James Holmes found guilty of murder in Colorado theater massacre

Stephanie Cannon

After nearly three years to the day, a guilty verdict has been reached in the trial of Colorado theater shooter James Holmes.

Holmes was found guilty of murder in either murder of the first degree, murder in the first degree due to extreme indifference, attempt to commit murder in the first degree extreme indifference or attempt to commit murder in the first degree on each separate charge currently announced by the court. 

This verdict means that Holmes could possibly face the death penalty.

Holmes pleaded not guilty by reason of insanity for his actions in the July 20, 2012 shooting of an Aurora, Colorado movie theater that impacted the lives of 82 people, 12 of whom did not survive, as well as countless friends and family members.

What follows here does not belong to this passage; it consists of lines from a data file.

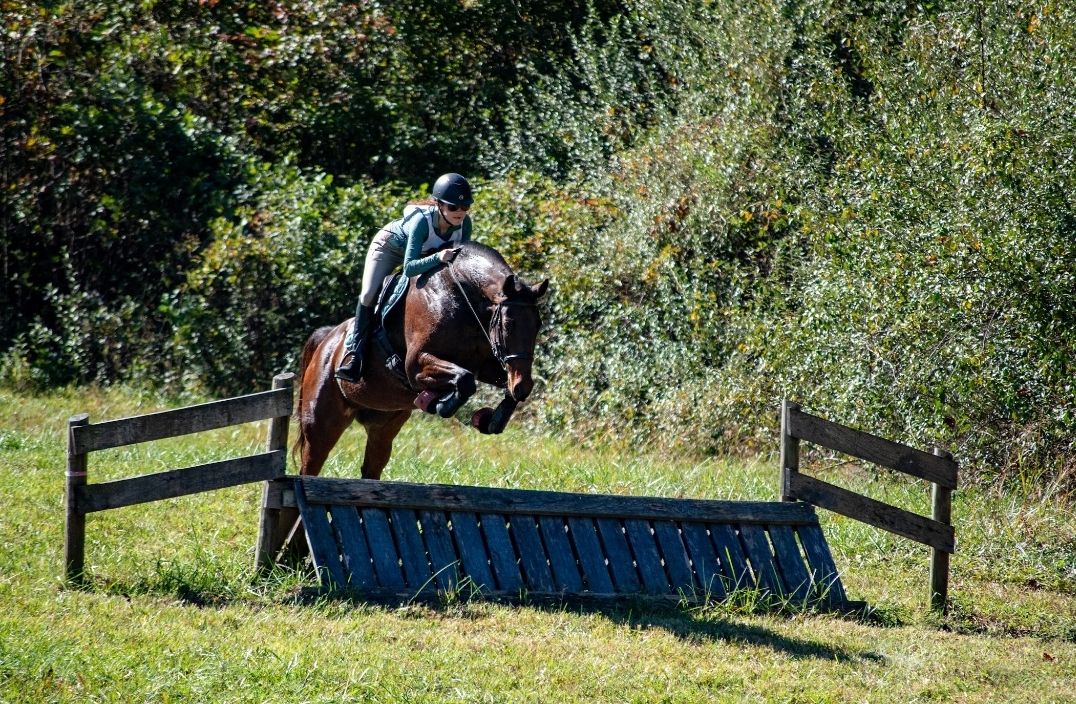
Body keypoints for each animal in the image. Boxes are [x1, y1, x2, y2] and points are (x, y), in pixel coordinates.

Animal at [292, 243, 546, 480]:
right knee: (310, 466)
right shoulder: (415, 366)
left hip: (383, 426)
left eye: (538, 324)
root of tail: (326, 339)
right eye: (508, 324)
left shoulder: (485, 366)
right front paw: (439, 404)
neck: (462, 299)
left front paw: (491, 420)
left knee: (371, 467)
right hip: (322, 424)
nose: (523, 386)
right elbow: (464, 380)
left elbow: (495, 385)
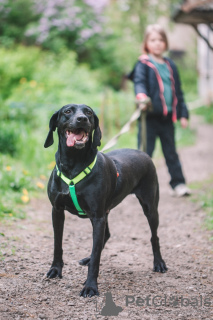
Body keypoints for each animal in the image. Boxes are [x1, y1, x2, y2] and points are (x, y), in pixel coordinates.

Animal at [44, 104, 167, 298]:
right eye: (67, 111)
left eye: (88, 112)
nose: (82, 119)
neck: (73, 165)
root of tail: (143, 152)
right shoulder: (57, 211)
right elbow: (58, 243)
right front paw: (56, 269)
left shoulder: (97, 216)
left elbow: (96, 256)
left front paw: (90, 286)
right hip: (105, 213)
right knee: (105, 236)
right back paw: (87, 258)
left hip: (149, 207)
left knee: (154, 236)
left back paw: (159, 262)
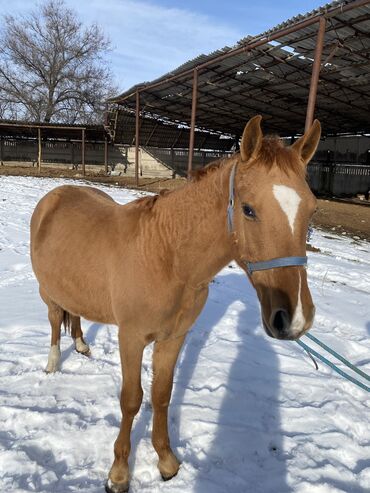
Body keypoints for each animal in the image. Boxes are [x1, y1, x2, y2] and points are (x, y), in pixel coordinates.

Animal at [31, 115, 320, 488]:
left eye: (311, 210)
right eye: (248, 209)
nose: (296, 317)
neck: (167, 255)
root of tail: (57, 194)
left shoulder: (173, 338)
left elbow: (161, 395)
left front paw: (166, 462)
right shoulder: (132, 338)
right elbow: (132, 400)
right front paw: (119, 472)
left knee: (76, 314)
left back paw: (81, 345)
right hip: (48, 291)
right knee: (55, 320)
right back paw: (53, 363)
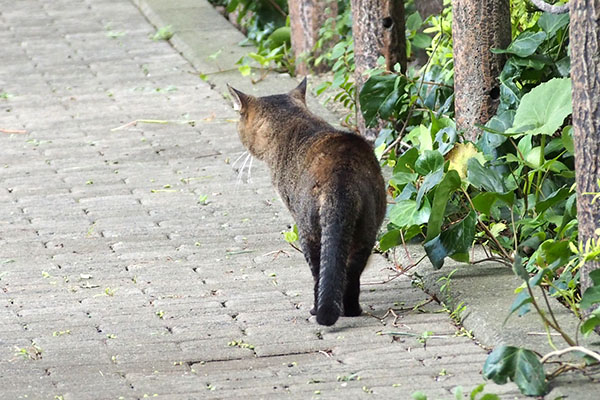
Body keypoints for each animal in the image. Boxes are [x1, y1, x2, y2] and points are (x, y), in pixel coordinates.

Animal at [227, 78, 386, 324]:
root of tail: (341, 177)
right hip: (366, 231)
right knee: (351, 272)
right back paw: (352, 310)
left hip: (309, 231)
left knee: (319, 272)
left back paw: (317, 310)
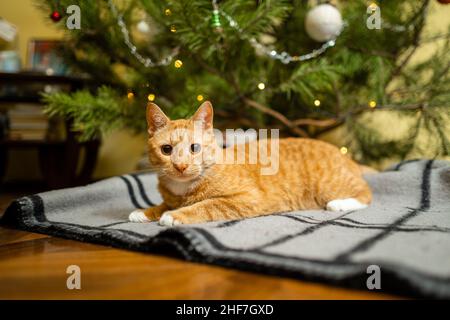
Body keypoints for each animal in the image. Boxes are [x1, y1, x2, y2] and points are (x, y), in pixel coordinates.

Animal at [128, 101, 370, 226]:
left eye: (194, 148)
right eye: (167, 150)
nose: (181, 166)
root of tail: (343, 154)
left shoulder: (247, 198)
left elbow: (208, 205)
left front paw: (175, 215)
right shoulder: (171, 198)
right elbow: (164, 204)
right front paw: (145, 211)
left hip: (329, 185)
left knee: (366, 194)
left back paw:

Holmes’ defense never denied Holmes’ involvement in the massacre but instead insisted that Holmes could not distinguish right from wrong during, as well as in the months prior to, the shooting. 

The trial had been delayed for years because of several suicide attempts made by Holmes during the pretrial hearings, discussion over the details of how the trail would proceede and requests from both Holmes attorneys and the prosecution. Some specific delays were caused by a request to transfer the trial to a different venue due to the court’s thirty-minute proximity to the location of the shooting, multiple psychological evaluations, if the notebook Holmes mailed to his psychiatrist hours before the shooting would be admissible, whether or not Holmes’ defense would be allowed to plea diminished capacity or insanity and more.

After sorting through 9,000 candidates for jury selection, the largest jury summons in U.S. history, and having to dismiss several jurors due to violating an order prohibiting jurors from talking to the press, Holmes’ trial officially started on April 27, 2015. Closing statements for the trial were made July 14 and jury deliberations started the following day.